Lobo whistled, and the pinto came within several feet of him. With a speed that bewildered both the bull and Chad, Lobo was up, his hand grabbing the saddle horn and his feet running alongside the horse. Then he swung up and the pinto stretched into a full gallop, quickly outrunning the mad bull.

When Lobo saw the bull head for open range, he turned his horse and trotted back to the corral.

The boy was shaking, and his face was full of awe.

“I ain’t never seen anyone do anything like that before,” he whispered in awe.

“You all right, boy?”

Chad looked down at himself. “I…I think so.”

There was so much doubt in the boy’s eyes despite the evidence of his wholeness that Lobo’s mouth twitched.

Chad visibly tried to control his shaking. “Old Ju-Ju-Jupiter misses Brady, I guess,” he said as Lobo studied him with frosty eyes.

Brady. Brady Thomas, Lobo recalled. The ex-sheriff.

Lobo took his eyes from the boy and looked over the rest of the ranch. A woman—Estelle—was halfway to the corral when she stopped, her shoulders slightly stooped, her glance on the boy, apparently reassuring herself he wasn’t hurt before she turned away. Lobo glowered at the boy with disapproval. “You and she here alone?”

The boy raised his chin. “I can take care of th-things….”

Lobo raised one eyebrow. “I see,” he said dryly.

The boy’s face flushed and he glanced down. “I’m…beholden to you…again,” he finally said. “But Willow’s gonna be mighty distressed about Jupiter.”

“Jupiter?”

“The bull.”

“What kind of name is that for a bull?”

The boy flushed again at the criticism.

“Don’t answer, boy,” Lobo said. It made about as much sense as Sallie Sue and Brunhilde and everything else on this place.

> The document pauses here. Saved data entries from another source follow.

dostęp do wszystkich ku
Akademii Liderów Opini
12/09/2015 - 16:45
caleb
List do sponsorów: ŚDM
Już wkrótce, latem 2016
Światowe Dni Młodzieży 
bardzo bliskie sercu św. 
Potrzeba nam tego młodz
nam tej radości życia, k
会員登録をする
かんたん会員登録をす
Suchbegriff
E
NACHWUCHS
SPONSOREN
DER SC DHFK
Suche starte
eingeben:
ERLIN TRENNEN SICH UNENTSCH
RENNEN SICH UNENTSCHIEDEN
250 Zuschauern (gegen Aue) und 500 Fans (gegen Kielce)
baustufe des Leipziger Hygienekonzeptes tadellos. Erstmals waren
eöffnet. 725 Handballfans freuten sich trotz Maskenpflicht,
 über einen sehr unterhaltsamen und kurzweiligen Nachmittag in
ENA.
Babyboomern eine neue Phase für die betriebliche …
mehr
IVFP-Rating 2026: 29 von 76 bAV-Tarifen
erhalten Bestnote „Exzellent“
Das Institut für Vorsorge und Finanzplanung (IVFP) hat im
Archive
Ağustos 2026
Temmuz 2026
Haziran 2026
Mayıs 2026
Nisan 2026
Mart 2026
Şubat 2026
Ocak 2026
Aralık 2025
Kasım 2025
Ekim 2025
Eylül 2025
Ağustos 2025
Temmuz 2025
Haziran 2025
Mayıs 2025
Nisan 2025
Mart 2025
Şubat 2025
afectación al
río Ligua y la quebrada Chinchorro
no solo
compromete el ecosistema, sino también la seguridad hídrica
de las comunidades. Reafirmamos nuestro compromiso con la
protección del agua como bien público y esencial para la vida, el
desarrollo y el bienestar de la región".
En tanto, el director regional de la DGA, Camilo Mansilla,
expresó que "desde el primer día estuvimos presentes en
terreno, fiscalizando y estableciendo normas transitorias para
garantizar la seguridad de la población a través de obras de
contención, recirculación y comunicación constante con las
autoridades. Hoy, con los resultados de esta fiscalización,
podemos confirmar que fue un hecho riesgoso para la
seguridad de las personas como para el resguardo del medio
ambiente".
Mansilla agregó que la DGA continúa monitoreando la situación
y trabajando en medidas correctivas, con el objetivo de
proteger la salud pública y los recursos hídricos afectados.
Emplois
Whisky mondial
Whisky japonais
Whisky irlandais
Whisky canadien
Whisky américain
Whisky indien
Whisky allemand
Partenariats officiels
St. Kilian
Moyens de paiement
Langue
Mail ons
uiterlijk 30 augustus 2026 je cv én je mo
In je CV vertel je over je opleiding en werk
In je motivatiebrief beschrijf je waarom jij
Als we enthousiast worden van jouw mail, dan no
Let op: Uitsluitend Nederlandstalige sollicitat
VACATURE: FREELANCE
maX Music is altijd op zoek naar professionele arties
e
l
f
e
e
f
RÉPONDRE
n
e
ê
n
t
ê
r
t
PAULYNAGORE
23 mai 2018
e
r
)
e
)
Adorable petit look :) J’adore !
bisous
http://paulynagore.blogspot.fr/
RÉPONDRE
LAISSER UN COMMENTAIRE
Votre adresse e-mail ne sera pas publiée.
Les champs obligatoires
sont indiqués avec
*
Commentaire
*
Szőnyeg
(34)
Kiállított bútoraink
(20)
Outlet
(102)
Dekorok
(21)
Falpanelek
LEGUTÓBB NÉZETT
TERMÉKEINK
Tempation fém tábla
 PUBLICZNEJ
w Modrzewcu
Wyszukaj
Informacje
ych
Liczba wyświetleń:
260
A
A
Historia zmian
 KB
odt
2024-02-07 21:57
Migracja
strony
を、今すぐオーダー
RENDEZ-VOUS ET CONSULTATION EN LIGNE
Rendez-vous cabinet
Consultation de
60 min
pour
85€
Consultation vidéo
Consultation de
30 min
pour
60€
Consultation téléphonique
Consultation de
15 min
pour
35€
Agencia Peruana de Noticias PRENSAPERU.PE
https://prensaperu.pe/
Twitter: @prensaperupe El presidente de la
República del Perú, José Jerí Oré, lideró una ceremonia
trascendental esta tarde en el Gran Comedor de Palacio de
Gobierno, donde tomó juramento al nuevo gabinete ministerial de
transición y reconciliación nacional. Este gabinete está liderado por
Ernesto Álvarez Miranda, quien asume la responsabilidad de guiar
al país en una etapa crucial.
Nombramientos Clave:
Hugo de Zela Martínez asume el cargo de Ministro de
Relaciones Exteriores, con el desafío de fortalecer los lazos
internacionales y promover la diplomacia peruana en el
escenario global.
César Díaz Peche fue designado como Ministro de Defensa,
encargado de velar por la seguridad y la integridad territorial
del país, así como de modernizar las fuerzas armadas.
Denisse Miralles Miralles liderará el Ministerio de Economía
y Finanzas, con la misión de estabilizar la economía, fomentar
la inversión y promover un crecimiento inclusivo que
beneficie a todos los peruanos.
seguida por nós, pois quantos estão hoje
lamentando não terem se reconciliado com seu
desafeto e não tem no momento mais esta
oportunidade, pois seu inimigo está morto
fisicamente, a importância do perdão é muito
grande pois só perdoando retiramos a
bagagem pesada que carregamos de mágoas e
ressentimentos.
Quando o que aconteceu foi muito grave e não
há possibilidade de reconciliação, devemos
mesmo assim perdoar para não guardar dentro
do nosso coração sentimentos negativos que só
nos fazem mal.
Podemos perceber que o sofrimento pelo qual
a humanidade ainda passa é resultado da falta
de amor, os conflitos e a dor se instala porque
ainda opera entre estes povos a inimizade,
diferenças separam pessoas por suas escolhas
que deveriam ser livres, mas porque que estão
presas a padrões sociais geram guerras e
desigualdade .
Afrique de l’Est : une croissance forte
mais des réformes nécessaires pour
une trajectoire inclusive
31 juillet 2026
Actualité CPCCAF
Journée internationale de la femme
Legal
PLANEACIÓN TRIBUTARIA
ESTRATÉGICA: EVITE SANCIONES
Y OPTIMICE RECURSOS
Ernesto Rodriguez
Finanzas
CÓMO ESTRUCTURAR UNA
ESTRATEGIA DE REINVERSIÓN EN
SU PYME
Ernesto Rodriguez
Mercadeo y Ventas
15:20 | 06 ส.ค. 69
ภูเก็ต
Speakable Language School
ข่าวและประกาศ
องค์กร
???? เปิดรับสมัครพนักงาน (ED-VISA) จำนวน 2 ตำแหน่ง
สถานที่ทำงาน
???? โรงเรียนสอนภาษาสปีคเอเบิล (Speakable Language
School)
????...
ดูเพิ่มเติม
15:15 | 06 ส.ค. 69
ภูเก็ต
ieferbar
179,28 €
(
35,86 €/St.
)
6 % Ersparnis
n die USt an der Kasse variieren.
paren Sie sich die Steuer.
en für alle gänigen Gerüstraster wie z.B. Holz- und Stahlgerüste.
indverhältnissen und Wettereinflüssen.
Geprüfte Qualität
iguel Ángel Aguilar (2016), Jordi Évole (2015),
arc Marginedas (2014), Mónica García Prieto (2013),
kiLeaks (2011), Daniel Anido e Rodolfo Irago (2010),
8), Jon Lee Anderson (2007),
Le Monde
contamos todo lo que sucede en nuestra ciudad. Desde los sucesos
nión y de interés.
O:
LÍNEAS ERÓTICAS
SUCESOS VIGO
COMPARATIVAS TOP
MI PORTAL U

“Can you…I mean, will you help me fetch Jupiter?”

Lobo’s brows rose in disbelief. But the boy meant it. “No,” Lobo said flatly. “He’s dangerous. Let him go.”

“But he’s old, sort of a pet, and Willow—”

“A pet?” Lobo said in a very soft voice. If he had one ounce of the sense he attributed to himself, he would ride off and never come back. He looked out on the dry range beyond the fence, and saw the bull had stopped and was looking around as if bewildered.

He looked back at the boy, who was starting to climb down from the fence, a determined look on his face, as if he would go after the animal himself if Lobo didn’t help.

Lobo knew what he ought to do. He ought to ride out there and kill the damn animal, and tell the boy that’s what would happen to all of them if they didn’t get the hell off the ranch.

Yet he couldn’t. Something about the boy reminded him of the kid he’d once been. This one, too, had seen trouble. Lobo recognized it, like a brand, the first time he’d seen him.

Lobo reluctantly rode out to the bull and roped it. The bull obediently, even gratefully, followed him back and went into the corral.